After the news broke in the social media, Kıran introduced himself as “Zaman daily editor-in-chief” in his Twitter bio on Wednesday.

In a Twitter message following his appointment, Kıran wrote: “There will be special news coverage about Fethullahist Terrorist Organization/Parallel State Structure in Zaman. Facts will be understood in ‘Zaman’,” referring to the Turkish meaning of Zaman, time.

Yeni Akit is a daily which is notorious for its xenophobic and anti-Semitic discourse.

Police raided the headquarters of the Zaman daily and used pepper gas against thousands of readers late on March 4 after an İstanbul court appointed trustees to take over the management of the Feza Media Group, which includes the Zaman daily, as well as the Today’s Zaman daily and the Cihan news agency, dealing a fresh blow to the already battered media freedom in Turkey.

The decision was issued by the İstanbul 6th Criminal Court of Peace at the request of the İstanbul Chief Public Prosecutor’s Office, which claimed that the media group acted upon orders from what it called the “Fethullahist Terrorist Organization/Parallel State Structure,” praising the group and helping it achieve its goals in its publications.

The prosecutor also claimed that the alleged terrorist group is cooperating with the Kurdistan Workers’ Party (PKK) terrorist organization to topple the Turkish government and that high-level officials of the two groups have had meetings abroad.

Government-appointed trustees took over the management of the media group and immediately changed its editorial stance from critical to pro-government. The trustees also immediately fired the daily’s editor-in-chief Abdülhamit Bilici.

The taking over of the media group, which attracted worldwide condemnation for being yet another blow on the freedom of the press, came as part of President Recep Tayyip Erdoğan’s ongoing war against the faith-based Gülen movement.

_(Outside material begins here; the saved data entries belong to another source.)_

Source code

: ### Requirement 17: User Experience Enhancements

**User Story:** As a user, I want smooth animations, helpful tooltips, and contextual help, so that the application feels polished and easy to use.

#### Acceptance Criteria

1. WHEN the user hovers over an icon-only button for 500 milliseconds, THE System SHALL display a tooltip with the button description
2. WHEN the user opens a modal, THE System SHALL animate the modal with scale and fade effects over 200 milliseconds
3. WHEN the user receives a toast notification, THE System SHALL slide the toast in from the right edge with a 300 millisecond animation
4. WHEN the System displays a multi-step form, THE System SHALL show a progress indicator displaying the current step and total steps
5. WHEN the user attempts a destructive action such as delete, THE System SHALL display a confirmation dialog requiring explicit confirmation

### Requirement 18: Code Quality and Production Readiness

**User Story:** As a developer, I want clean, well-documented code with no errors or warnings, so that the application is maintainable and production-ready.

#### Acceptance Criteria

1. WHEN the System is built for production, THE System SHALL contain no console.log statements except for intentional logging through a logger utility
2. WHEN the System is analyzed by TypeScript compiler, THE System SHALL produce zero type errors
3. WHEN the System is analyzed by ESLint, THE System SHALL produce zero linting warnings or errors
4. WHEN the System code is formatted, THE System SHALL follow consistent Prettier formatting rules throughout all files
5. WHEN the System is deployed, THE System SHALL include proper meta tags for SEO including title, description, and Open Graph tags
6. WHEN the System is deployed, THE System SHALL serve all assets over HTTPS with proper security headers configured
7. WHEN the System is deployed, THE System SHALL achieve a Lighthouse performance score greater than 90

Erdoğan launched a war against the movement following the becoming public of a corruption investigation in late 2013 in which Erdoğan’s inner circle was implicated. Erdoğan accuses the movement of masterminding the probe in order to overthrow his government and establishing a “parallel structure” within the state. However, the movement, inspired by US-based Turkish-Islamic scholar Fethullah Gülen, strongly denies the allegation.

Erdoğan also refers to the movement as a terrorist organization although there is no court order in Turkey recognizing the movement as such.